Dataset extract >>
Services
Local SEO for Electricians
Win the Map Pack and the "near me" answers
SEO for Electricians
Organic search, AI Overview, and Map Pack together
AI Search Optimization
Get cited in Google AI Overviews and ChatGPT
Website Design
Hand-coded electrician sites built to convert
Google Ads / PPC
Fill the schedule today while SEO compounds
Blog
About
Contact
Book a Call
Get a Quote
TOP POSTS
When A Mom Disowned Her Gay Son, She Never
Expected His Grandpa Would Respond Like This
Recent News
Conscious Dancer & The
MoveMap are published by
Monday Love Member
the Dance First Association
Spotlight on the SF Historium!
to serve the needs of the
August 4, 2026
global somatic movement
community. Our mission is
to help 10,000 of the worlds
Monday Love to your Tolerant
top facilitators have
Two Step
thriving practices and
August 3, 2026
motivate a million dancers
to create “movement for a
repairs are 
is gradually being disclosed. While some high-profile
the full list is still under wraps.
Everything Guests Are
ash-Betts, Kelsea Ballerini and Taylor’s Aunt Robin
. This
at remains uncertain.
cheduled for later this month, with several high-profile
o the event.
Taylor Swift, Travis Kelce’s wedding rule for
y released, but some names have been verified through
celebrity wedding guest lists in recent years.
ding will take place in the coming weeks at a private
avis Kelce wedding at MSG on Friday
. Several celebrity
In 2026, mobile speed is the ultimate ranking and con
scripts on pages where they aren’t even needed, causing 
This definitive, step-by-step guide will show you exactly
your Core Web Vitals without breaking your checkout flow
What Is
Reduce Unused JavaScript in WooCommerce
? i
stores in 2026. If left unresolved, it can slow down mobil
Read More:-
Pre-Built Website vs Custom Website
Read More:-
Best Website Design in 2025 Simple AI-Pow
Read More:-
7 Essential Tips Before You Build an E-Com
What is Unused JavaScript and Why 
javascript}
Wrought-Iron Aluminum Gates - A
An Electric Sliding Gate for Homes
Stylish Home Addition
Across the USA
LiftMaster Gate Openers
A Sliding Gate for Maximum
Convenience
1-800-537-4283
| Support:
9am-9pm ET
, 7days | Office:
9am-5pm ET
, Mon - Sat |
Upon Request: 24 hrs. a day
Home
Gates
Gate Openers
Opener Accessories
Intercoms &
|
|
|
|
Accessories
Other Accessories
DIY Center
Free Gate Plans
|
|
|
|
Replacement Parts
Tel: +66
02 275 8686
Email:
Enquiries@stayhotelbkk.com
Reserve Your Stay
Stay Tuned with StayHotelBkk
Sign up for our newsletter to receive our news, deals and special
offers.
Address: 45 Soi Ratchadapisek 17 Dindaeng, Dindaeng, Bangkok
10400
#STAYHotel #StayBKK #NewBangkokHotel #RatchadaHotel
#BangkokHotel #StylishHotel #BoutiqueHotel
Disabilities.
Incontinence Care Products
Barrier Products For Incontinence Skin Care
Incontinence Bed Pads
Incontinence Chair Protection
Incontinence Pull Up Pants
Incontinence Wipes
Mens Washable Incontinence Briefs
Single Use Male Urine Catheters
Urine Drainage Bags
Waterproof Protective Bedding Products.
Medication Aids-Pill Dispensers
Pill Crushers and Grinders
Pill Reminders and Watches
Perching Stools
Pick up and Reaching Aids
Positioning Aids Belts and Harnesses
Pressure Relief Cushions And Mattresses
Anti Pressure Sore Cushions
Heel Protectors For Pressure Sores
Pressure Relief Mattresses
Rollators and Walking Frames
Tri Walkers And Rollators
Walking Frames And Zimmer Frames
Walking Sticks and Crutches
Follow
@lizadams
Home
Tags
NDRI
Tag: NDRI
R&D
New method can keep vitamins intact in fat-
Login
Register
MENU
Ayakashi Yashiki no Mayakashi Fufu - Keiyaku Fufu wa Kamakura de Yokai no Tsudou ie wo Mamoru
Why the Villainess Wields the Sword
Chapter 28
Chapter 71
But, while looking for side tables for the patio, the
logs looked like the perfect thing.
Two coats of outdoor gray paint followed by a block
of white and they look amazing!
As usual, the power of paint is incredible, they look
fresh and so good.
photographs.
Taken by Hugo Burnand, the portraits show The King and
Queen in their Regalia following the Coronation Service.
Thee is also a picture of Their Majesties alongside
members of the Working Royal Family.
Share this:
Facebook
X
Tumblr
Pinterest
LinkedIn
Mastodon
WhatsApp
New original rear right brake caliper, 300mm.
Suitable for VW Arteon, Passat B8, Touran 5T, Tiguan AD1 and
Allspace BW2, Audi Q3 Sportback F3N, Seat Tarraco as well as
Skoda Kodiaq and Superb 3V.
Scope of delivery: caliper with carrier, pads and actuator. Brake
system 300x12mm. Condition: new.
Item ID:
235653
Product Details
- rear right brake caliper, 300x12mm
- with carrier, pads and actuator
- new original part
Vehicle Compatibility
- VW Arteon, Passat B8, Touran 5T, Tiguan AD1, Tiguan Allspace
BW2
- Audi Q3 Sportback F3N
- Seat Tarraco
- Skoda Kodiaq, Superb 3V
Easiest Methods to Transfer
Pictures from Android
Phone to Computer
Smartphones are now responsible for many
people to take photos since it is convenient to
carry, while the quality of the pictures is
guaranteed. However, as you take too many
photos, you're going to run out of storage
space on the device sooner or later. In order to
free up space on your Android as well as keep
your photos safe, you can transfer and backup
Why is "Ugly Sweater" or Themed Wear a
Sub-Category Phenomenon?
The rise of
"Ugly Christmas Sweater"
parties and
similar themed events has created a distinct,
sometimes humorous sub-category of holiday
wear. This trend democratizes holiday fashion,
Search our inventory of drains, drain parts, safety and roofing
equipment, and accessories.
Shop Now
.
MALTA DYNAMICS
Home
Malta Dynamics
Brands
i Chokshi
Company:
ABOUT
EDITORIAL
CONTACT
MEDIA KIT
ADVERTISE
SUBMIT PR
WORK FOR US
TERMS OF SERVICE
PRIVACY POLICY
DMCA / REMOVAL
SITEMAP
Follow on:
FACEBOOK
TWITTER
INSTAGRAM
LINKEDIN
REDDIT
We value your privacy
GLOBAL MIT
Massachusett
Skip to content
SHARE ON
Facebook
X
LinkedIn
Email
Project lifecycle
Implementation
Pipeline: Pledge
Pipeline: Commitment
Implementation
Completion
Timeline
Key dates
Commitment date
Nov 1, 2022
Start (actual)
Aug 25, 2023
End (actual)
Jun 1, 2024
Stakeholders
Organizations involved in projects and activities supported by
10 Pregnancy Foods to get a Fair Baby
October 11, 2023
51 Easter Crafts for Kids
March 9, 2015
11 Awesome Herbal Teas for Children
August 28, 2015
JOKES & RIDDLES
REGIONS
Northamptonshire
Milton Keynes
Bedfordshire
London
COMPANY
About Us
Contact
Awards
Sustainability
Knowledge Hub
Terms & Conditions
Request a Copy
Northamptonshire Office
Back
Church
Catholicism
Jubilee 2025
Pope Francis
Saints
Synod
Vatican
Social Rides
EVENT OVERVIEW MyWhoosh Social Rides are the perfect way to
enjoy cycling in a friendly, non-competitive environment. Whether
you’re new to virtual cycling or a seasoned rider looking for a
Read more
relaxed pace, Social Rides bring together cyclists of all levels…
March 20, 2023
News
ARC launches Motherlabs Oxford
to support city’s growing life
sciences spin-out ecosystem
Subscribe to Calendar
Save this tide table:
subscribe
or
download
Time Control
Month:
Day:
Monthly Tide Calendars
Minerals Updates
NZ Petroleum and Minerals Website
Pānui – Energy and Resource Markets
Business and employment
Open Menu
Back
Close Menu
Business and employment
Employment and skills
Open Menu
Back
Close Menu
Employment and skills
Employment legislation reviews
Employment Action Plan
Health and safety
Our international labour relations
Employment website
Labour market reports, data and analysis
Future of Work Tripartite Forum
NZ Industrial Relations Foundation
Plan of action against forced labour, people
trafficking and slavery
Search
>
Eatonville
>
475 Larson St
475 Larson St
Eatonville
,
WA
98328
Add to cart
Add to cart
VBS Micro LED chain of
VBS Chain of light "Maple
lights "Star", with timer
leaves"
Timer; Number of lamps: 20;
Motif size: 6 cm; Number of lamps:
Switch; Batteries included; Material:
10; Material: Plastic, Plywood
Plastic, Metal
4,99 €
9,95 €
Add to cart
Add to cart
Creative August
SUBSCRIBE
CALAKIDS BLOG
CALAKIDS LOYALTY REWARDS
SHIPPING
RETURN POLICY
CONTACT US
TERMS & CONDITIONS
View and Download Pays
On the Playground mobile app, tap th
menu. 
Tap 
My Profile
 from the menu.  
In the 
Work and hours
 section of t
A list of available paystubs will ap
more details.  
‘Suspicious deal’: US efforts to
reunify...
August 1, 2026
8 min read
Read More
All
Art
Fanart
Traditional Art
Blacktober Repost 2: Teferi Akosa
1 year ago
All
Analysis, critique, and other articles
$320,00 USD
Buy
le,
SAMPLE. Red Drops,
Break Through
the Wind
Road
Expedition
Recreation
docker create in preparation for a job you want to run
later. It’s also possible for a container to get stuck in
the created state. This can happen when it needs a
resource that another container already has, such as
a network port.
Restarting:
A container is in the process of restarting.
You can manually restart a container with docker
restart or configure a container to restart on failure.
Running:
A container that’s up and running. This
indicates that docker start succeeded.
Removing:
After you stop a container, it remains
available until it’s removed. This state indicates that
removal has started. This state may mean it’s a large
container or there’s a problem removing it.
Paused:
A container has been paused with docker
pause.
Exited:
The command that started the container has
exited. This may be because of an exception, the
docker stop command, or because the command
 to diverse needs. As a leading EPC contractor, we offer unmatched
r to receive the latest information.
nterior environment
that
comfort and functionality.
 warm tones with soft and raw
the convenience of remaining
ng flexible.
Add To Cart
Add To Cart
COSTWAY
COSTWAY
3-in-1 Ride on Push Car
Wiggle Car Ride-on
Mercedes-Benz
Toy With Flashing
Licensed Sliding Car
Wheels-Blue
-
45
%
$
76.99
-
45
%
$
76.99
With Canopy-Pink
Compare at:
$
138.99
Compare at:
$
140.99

To-do item >> Please return the lines above that run from the line containing "- new original part" to the line containing "your photos safe, you can transfer and backup", inclusive, exactly and with no other lines.

Response area >>
- new original part
Vehicle Compatibility
- VW Arteon, Passat B8, Touran 5T, Tiguan AD1, Tiguan Allspace
BW2
- Audi Q3 Sportback F3N
- Seat Tarraco
- Skoda Kodiaq, Superb 3V
Easiest Methods to Transfer
Pictures from Android
Phone to Computer
Smartphones are now responsible for many
people to take photos since it is convenient to
carry, while the quality of the pictures is
guaranteed. However, as you take too many
photos, you're going to run out of storage
space on the device sooner or later. In order to
free up space on your Android as well as keep
your photos safe, you can transfer and backup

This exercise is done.